Friday, February 22, 2013

HOUSING IS NOT A SAFE HOUSE FOR THE GSD



I have stated here before that the GSD opposition- not that they take any notice of me - should not pick fights with the government in areas that its record is bad; some may even say a disaster.

The GSD has to remember that for four terms it was the Gibraltar Government and that administration’s record is the one it has to stand on. From time to time the party harks back to the days of the last GSLP Government as if what happened pre-1996 is of relevance. Only one member of the present government was in office then albeit as chief minister. However what the GSD did between 1996 and 2011 is very relevant indeed as it impacts on the here and now.

It is all very well for the former Captain of the GSD ship to willing walk the plank but that has changed nothing. He has been replaced by his former cabin boy and the GSD still has to answer for its time in government.

The new captain, cabin boy Feetham, has to learn from the Labour Party in the UK who found itself in opposition after a similarly long period in government. Feetham was a member of New Labour in the 90s and for all I know may still be a party card holder. Under its new leader, Ed Miliband, Labour has been careful first to hold up its hand to its mistakes and then to criticize the coalition in areas where the government cannot immediately return fire on its own record.

This is a skill, amongst many, that Feetham still has to learn. The captain is dead, long live the captain’s cabin boy. He may have been just the cabin boy but he was still allowed to sit at the captain’s wardroom table and took part in the decision making.

So one area where the GSD needs to hold its fire is housing. Under the Caruana government there was no housing policy, a fact admitted by the former Supreme Leader after he squeezed home in the 2003 election. For Caruana and indeed Feetham the only housing they were interested in was in Sotogrande. The fact that many Gibraltarians were forced to live across the border in La LĂ­nea in cheap flats because there was no affordable housing here did not register on the good ship GSD’s radar.

Now of course if a person goes to the GSD with a concern or complaint over housing then the party should contact the minister concerned on their behalf. Who knows Charles Bruzon may even be minded to reply and solve the matter, which is in stark contrast to when he was the opposition spokesperson when he rarely received the courtesy of a reply let alone action from the GSD minister.

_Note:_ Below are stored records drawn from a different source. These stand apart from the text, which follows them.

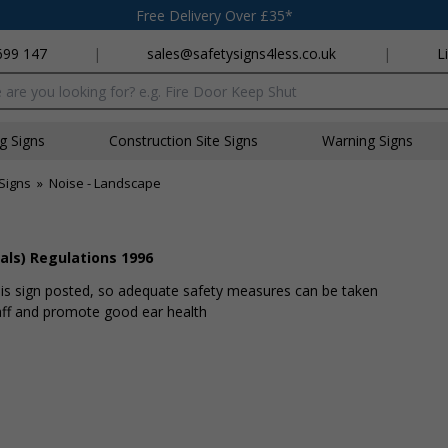
Free Delivery Over £35*
699 147
|
sales@safetysigns4less.co.uk
|
L
x
ng Signs
Construction Site Signs
Warning Signs
Signs
»
Noise - Landscape
als) Regulations 1996
A is sign posted, so adequate safety measures can be taken
taff and promote good ear health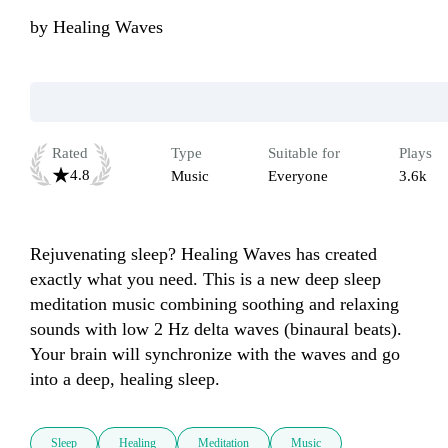
by
Healing Waves
Rated
Type
Suitable for
Plays
4.8
Music
Everyone
3.6k
Rejuvenating sleep? Healing Waves has created 
exactly what you need. This is a new deep sleep 
meditation music combining soothing and relaxing 
sounds with low 2 Hz delta waves (binaural beats). 
Your brain will synchronize with the waves and go 
Sleep
Healing
Meditation
Music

The GSD in government employed a scorched earth policy to housing before it left office in 2011. There was not one housing project under way, there was not one housing project ready to go. This meant that when the GSLP Liberals came to power no new housing could be delivered until they had been planned and built. To the government’s credit it has been able to still provide homes by refurbishing housing stock that had stood neglected, abandoned, just like the GSD’s housing policy.

So before the GSD attacks the government over only allocating 324 flats, having 950 new homes underway with more in the pipeline it has to answer, to the public’s satisfaction, a number of questions. First how does it explain its scorched earth housing policy? How does it explain that many of the new homes it did provide were sub-standard? How does it explain the debacles surrounding a number of disastrous development schemes that cost the Gibraltar tax payer – you – millions of pounds? And how did it skilfully turn hundreds on the waiting list to 1,400 in 2011? When the GSD fully tells us that then we can start the process of moving on!